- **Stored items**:
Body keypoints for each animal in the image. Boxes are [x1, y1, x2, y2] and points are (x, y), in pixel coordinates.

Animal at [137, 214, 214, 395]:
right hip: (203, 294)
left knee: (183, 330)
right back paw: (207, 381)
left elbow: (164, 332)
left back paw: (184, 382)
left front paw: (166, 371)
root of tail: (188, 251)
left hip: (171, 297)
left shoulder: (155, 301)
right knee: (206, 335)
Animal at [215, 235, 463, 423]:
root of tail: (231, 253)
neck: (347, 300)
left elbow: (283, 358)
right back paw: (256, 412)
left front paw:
--
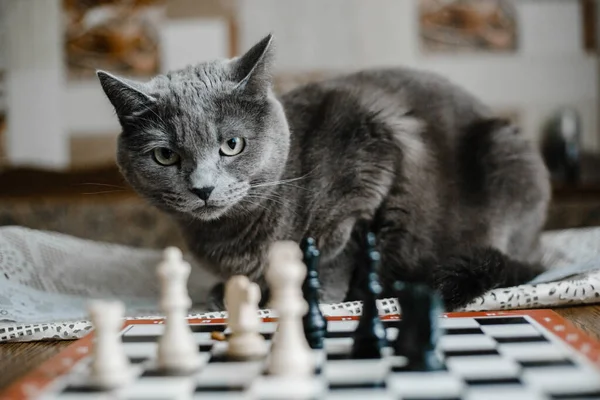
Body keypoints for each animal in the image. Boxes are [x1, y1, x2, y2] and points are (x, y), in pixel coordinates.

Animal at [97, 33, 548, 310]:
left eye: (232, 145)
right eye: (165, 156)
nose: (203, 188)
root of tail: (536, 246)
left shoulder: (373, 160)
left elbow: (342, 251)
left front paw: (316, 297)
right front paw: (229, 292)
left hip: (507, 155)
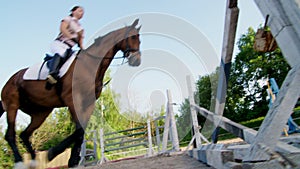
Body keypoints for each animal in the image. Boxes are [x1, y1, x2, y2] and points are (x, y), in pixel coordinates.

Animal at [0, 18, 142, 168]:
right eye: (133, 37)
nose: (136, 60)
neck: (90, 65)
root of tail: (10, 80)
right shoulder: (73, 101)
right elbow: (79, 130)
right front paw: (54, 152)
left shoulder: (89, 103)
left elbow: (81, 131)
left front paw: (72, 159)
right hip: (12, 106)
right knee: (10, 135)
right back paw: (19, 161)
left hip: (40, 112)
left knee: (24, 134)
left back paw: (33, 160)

- **WORK TASK**: All lines of the data that hold "knee" need to be copied.

- **OUTPUT OF THE EXERCISE**:
left knee: (183, 330)
right knee: (206, 335)
right knee: (10, 135)
left knee: (24, 134)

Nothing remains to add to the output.